Lambda Task Timed Out: Fixing VPC, Timeout, and Memory Configuration

Your monitoring just fired this alert:

{
  "errorType": "Task timed out after 30.03 seconds",
  "requestId": "a1b2c3d4-5678-90ab-cdef-EXAMPLE"
}

Or you see this in CloudWatch Logs:

REPORT RequestId: a1b2c3d4-5678-90ab-cdef-EXAMPLE
Duration: 900015.67 ms
Billed Duration: 900000 ms
Memory Size: 128 MB
Max Memory Used: 125 MB
Status: timeout

Lambda timeouts are one of the most misleading errors in AWS because the first instinct is always to look at the code. But in my experience, the majority of Lambda timeout issues have nothing to do with code performance. They are caused by VPC network misconfigurations, insufficient memory leading to CPU throttling, or downstream services that are unreachable.

Here are the five root causes I encounter most often, along with the diagnostic steps and CLI commands to identify and fix each one.

Root Cause 1: Lambda in VPC Without NAT Gateway

This is the single most common cause of Lambda timeouts, and I see it at least once a month during client engagements. When you place a Lambda function in a VPC, it creates an Elastic Network Interface (ENI) in the specified subnets. If those subnets are private subnets without a route to a NAT Gateway, the function has no internet access — and it cannot reach any AWS service endpoint outside the VPC.

The function does not fail immediately. It tries to connect, waits for the TCP timeout, and eventually exceeds the Lambda timeout. The error message says nothing about networking.

Diagnosis

First, check the Lambda function's VPC configuration:

aws lambda get-function-configuration \
  --function-name my-function \
  --query '{
    VpcConfig: VpcConfig,
    Timeout: Timeout,
    MemorySize: MemorySize
  }'

Then check the route table for the subnets the function uses:

# Get the subnet's route table
aws ec2 describe-route-tables \
  --filters "Name=association.subnet-id,Values=subnet-0abc123" \
  --query 'RouteTables[0].Routes[*].{
    Destination: DestinationCidrBlock,
    Target: GatewayId || NatGatewayId || TransitGatewayId,
    State: State
  }' \
  --output table

If the only route is the local VPC route (10.0.0.0/16 -> local), the subnet has no internet access. You need a route to a NAT Gateway for the 0.0.0.0/0 destination.
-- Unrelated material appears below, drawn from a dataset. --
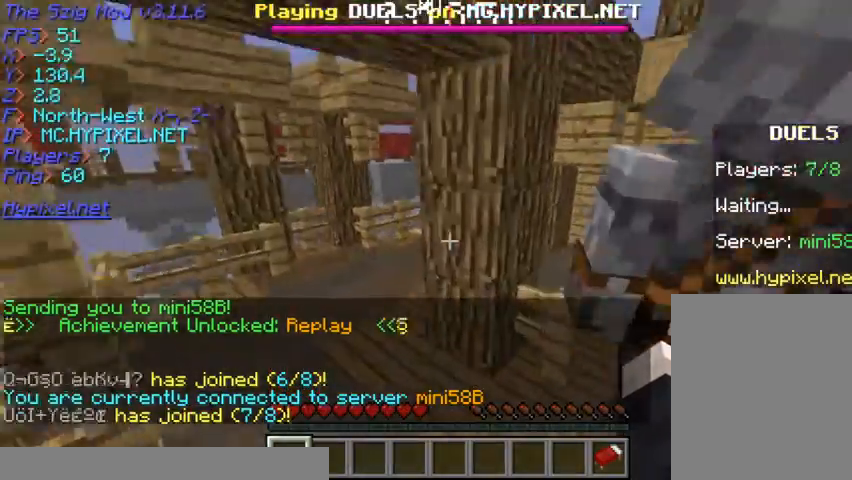
{"keys": ["a", "w"], "mouse": [], "events": []}
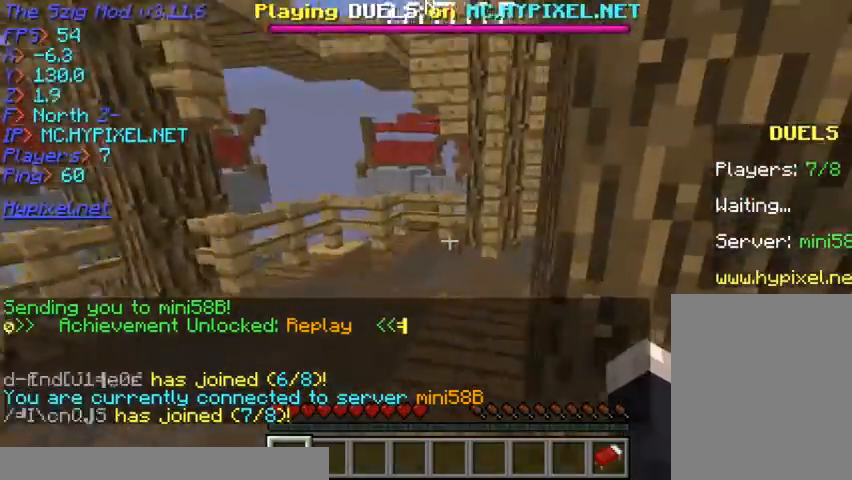
{"keys": ["a", "w"], "mouse": [], "events": [[67, "a", "up"], [467, "a", "down"]]}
Also verify the NAT Gateway exists and is in an available state:

aws ec2 describe-nat-gateways \
  --filter "Name=vpc-id,Values=vpc-0abc123" \
  --query 'NatGateways[*].{
    ID: NatGatewayId,
    State: State,
    SubnetId: SubnetId,
    PublicIp: NatGatewayAddresses[0].PublicIp
  }' \
  --output table

Solution

Create a NAT Gateway in a public subnet and add a route from the private subnet:

# Allocate an Elastic IP
ALLOC_ID=$(aws ec2 allocate-address --domain vpc --query 'AllocationId' --output text)

# Create NAT Gateway in a public subnet
NAT_ID=$(aws ec2 create-nat-gateway \
  --subnet-id subnet-public123 \
  --allocation-id "$ALLOC_ID" \
  --query 'NatGateway.NatGatewayId' \
  --output text)

echo "Waiting for NAT Gateway to become available..."
aws ec2 wait nat-gateway-available --nat-gateway-ids "$NAT_ID"

# Get the private subnet's route table
RT_ID=$(aws ec2 describe-route-tables \
  --filters "Name=association.subnet-id,Values=subnet-private123" \
  --query 'RouteTables[0].RouteTableId' \
  --output text)

# Add the default route through the NAT Gateway
aws ec2 create-route \
  --route-table-id "$RT_ID" \
  --destination-cidr-block 0.0.0.0/0 \
  --nat-gateway-id "$NAT_ID"

If your function only needs to access AWS services (S3, DynamoDB, SQS, etc.) and not the public internet, use VPC endpoints instead of a NAT Gateway — they are cheaper and have lower latency.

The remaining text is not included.